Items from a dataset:
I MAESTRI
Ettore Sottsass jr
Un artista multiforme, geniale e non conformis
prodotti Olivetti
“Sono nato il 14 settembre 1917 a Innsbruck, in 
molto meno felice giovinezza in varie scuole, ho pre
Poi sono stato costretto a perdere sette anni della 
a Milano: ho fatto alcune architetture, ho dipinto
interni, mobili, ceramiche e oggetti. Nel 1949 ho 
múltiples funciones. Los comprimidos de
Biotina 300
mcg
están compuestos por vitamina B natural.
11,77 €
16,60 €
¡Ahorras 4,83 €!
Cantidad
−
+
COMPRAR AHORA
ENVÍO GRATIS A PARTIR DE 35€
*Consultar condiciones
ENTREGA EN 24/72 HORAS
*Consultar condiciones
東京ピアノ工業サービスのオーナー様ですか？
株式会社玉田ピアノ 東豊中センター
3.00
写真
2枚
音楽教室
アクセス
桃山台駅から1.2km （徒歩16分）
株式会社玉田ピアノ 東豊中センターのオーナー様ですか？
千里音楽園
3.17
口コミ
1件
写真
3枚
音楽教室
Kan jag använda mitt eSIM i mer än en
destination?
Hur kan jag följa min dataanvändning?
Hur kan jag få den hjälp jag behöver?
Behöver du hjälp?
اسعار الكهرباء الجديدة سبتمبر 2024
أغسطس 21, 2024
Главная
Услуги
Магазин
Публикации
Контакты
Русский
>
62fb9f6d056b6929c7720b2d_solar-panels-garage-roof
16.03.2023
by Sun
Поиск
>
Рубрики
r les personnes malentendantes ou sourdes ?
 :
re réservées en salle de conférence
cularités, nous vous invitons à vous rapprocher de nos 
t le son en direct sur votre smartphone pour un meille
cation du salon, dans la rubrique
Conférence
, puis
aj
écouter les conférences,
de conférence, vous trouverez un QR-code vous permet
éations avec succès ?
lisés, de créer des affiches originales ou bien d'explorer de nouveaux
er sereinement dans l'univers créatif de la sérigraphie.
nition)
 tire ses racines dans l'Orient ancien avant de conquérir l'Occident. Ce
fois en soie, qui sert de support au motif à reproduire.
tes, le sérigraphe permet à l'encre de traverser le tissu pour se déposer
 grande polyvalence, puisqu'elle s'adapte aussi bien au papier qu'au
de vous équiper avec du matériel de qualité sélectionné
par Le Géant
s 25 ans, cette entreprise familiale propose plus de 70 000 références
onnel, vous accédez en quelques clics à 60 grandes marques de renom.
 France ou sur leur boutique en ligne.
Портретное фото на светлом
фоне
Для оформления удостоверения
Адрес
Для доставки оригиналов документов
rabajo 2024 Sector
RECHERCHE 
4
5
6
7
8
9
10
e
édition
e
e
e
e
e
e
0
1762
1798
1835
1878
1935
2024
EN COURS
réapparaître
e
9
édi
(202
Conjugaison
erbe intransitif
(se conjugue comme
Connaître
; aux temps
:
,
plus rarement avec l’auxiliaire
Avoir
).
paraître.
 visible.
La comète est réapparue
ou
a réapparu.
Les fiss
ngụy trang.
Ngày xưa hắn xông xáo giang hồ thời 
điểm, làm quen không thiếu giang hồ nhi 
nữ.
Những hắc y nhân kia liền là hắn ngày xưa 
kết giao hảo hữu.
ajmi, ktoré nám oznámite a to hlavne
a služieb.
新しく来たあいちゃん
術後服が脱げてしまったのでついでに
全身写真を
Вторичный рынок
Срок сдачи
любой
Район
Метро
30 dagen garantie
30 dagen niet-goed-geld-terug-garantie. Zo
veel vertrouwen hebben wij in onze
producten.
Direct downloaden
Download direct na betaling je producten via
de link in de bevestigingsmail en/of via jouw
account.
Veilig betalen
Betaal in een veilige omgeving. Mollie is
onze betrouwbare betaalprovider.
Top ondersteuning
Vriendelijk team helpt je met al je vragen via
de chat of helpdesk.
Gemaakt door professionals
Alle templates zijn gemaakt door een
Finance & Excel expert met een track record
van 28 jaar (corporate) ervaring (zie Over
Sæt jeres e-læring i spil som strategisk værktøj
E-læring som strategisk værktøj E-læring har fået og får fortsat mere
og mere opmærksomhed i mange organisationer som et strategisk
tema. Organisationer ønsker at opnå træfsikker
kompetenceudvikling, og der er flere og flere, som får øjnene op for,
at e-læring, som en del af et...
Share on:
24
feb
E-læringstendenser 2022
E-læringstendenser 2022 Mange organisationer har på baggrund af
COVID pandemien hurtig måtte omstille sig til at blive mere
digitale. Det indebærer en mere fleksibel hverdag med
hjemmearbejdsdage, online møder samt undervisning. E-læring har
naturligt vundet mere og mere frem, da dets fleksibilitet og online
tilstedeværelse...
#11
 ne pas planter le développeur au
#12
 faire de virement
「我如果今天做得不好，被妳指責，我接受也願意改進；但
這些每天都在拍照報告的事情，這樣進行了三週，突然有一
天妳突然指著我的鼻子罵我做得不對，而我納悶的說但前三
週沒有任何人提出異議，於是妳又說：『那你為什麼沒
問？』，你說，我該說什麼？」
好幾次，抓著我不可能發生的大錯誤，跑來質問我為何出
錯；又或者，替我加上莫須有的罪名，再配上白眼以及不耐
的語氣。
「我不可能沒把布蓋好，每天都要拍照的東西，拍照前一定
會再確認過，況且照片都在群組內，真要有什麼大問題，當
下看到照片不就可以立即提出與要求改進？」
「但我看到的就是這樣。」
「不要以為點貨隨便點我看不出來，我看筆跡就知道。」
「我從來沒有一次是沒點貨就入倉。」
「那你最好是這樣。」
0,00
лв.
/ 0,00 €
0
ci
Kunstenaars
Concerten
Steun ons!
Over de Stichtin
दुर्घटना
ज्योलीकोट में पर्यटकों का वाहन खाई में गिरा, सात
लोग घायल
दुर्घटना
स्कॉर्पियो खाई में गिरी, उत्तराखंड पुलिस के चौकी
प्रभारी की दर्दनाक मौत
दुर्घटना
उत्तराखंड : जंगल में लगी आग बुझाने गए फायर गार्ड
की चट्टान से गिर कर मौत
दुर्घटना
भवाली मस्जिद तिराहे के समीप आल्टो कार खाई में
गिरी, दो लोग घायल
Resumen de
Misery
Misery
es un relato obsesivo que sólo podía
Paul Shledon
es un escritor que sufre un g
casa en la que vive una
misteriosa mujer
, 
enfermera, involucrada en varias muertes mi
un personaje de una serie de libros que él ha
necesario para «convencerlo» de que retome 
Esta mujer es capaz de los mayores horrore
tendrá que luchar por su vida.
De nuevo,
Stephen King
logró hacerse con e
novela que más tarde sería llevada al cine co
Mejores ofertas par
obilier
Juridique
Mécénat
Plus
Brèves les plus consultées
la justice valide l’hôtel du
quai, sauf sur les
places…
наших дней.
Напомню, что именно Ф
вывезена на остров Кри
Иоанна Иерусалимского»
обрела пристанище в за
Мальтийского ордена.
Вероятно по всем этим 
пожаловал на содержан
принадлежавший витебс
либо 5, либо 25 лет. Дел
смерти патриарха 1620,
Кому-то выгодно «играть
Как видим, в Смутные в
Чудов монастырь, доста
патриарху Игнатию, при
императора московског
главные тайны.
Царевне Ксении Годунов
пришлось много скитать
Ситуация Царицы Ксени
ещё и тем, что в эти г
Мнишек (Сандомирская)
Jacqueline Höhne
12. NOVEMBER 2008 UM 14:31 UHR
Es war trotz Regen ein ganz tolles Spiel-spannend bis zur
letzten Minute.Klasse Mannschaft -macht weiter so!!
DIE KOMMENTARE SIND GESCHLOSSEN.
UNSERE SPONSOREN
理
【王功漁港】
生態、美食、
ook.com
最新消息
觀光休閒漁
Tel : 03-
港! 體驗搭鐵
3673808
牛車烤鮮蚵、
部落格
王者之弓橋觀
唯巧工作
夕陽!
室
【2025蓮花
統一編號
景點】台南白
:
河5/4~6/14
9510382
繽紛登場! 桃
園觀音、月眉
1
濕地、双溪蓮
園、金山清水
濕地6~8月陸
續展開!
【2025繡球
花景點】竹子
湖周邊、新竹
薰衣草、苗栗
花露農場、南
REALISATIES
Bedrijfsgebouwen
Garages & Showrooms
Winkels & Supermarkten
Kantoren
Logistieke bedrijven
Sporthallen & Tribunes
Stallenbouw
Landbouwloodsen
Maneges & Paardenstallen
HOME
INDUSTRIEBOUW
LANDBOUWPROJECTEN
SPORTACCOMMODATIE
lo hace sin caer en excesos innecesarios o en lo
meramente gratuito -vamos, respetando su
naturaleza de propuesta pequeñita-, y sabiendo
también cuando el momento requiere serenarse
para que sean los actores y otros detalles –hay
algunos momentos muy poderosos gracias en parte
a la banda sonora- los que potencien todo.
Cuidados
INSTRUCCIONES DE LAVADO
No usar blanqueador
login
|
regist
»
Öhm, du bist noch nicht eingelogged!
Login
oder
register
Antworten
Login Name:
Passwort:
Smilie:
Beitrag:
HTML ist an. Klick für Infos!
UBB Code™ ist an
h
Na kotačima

- [TASK]:
Can you render the stretch of entries from the very start through the line containing "桃山台駅から1.2km （徒歩16分）" as a numbered list, leaving out any blank lines?

- [RESULT OF THE TASK]:
1. I MAESTRI
2. Ettore Sottsass jr
3. Un artista multiforme, geniale e non conformis
4. prodotti Olivetti
5. “Sono nato il 14 settembre 1917 a Innsbruck, in 
6. molto meno felice giovinezza in varie scuole, ho pre
7. Poi sono stato costretto a perdere sette anni della 
8. a Milano: ho fatto alcune architetture, ho dipinto
9. interni, mobili, ceramiche e oggetti. Nel 1949 ho 
10. múltiples funciones. Los comprimidos de
11. Biotina 300
12. mcg
13. están compuestos por vitamina B natural.
14. 11,77 €
15. 16,60 €
16. ¡Ahorras 4,83 €!
17. Cantidad
18. −
19. +
20. COMPRAR AHORA
21. ENVÍO GRATIS A PARTIR DE 35€
22. *Consultar condiciones
23. ENTREGA EN 24/72 HORAS
24. *Consultar condiciones
25. 東京ピアノ工業サービスのオーナー様ですか？
26. 株式会社玉田ピアノ 東豊中センター
27. 3.00
28. 写真
29. 2枚
30. 音楽教室
31. アクセス
32. 桃山台駅から1.2km （徒歩16分）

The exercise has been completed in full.